Exercise requirements: Copy the material below word for word, leaving out the pictures.

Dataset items
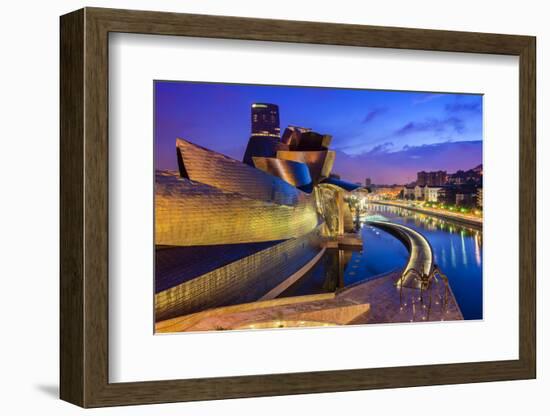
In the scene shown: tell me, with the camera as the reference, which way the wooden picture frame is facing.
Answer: facing the viewer and to the right of the viewer
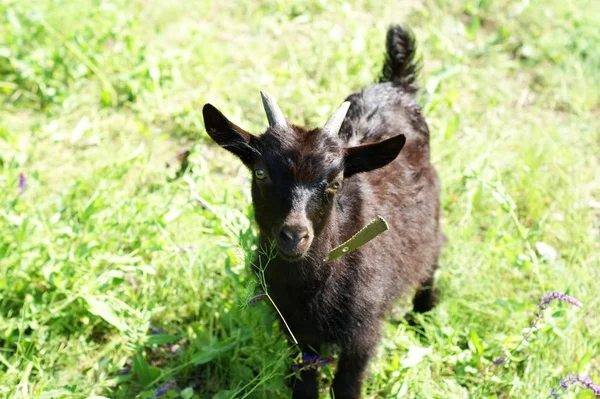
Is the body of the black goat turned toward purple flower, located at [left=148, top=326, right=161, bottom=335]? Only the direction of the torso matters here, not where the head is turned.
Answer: no

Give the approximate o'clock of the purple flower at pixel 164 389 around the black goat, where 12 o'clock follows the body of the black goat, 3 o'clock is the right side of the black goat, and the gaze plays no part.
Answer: The purple flower is roughly at 1 o'clock from the black goat.

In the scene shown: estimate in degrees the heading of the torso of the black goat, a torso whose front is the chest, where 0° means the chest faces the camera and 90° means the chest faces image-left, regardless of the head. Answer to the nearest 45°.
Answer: approximately 45°

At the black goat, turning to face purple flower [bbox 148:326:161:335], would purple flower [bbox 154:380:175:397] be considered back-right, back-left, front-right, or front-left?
front-left
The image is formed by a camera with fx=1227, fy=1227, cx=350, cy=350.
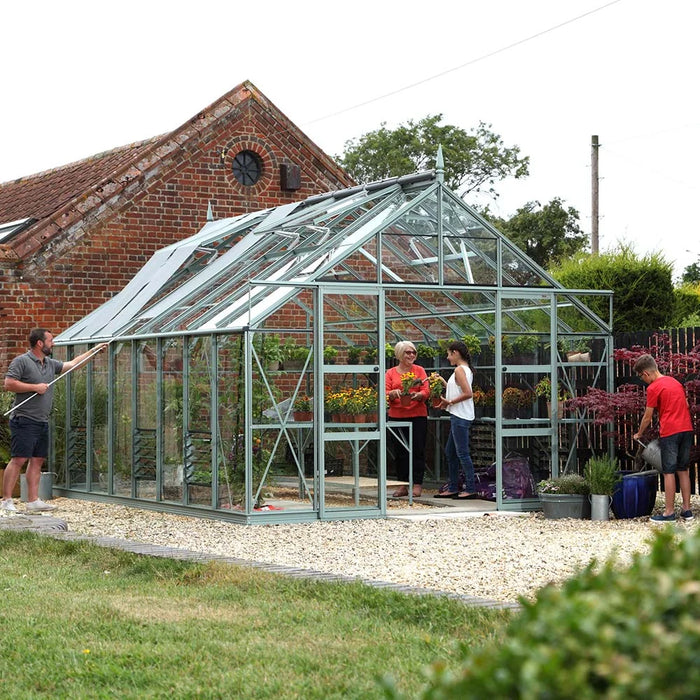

Result:
In the scene shown: tell me, with the camera as the reference, which way the wooden picture frame is facing.
Answer: facing the viewer and to the right of the viewer
Is the body of the black goat turned toward purple flower, located at [left=148, top=326, right=161, bottom=335]? Only the direction of the torso matters here, not where the head is turned.
Answer: no

Give the approximate o'clock of the purple flower at pixel 164 389 around the black goat, where 12 o'clock follows the body of the black goat, 3 o'clock is the right side of the black goat, and the gaze plays no part.
Answer: The purple flower is roughly at 1 o'clock from the black goat.

In the scene shown: estimate in degrees the heading of the torso of the black goat, a torso whose front is the chest, where 0° means the chest faces the camera and 90° means the chest faces image-left, regardless of the head. Answer to the nearest 45°.
Answer: approximately 45°

At the black goat, turning to face purple flower [bbox 148:326:161:335], would purple flower [bbox 154:380:175:397] be considered back-right, back-left, front-right, or front-left?
front-left
The image is formed by a camera with fx=1227, fy=1227, cx=350, cy=350.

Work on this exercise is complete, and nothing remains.